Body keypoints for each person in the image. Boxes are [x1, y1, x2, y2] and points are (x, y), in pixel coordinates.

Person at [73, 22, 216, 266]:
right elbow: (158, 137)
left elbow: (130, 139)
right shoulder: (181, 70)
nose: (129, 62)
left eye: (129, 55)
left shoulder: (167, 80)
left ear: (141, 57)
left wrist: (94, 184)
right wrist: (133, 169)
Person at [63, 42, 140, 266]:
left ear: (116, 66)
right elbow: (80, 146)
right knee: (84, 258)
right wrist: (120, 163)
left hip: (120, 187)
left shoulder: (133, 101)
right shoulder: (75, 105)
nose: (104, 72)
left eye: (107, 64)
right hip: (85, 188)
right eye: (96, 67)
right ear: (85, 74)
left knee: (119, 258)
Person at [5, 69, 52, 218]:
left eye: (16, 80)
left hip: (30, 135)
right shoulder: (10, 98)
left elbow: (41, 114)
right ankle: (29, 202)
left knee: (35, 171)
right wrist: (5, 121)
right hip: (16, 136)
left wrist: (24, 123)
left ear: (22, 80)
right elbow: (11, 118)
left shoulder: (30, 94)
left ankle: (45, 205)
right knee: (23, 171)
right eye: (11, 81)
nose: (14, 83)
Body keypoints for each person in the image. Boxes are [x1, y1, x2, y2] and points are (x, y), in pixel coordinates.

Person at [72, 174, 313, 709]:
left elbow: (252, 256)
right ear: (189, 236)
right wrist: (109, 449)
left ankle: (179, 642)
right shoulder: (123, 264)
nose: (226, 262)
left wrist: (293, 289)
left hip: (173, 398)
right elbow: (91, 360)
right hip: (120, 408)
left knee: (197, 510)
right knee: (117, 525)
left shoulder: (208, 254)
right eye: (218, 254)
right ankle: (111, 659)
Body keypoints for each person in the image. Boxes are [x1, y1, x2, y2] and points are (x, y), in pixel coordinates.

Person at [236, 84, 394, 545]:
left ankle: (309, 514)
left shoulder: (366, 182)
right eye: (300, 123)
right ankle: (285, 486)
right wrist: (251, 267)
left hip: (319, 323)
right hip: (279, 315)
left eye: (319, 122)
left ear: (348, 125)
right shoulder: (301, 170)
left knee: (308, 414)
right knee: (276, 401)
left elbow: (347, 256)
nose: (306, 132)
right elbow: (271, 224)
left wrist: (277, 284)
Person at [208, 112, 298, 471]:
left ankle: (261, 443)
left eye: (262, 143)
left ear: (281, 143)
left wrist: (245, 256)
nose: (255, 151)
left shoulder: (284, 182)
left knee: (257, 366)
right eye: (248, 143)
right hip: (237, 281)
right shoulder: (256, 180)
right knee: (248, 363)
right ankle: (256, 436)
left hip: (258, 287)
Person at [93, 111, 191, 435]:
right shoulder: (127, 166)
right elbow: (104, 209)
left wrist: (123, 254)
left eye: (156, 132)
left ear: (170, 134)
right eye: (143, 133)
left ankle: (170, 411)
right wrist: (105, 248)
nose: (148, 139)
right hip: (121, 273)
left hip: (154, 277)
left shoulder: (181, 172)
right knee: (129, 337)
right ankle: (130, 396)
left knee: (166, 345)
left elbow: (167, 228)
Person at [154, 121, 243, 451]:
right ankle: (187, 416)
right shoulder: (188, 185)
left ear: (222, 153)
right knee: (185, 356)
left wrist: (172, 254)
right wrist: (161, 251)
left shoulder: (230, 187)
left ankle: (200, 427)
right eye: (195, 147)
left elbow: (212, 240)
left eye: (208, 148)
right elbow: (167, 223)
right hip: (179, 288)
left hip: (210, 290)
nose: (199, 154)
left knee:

◆ Work required
A complete answer lists every line of the listing above that holds the word "nose".

◆ Exercise output
nose: (129, 62)
nose: (104, 72)
nose: (14, 83)
nose: (226, 262)
nose: (306, 132)
nose: (255, 151)
nose: (148, 139)
nose: (199, 154)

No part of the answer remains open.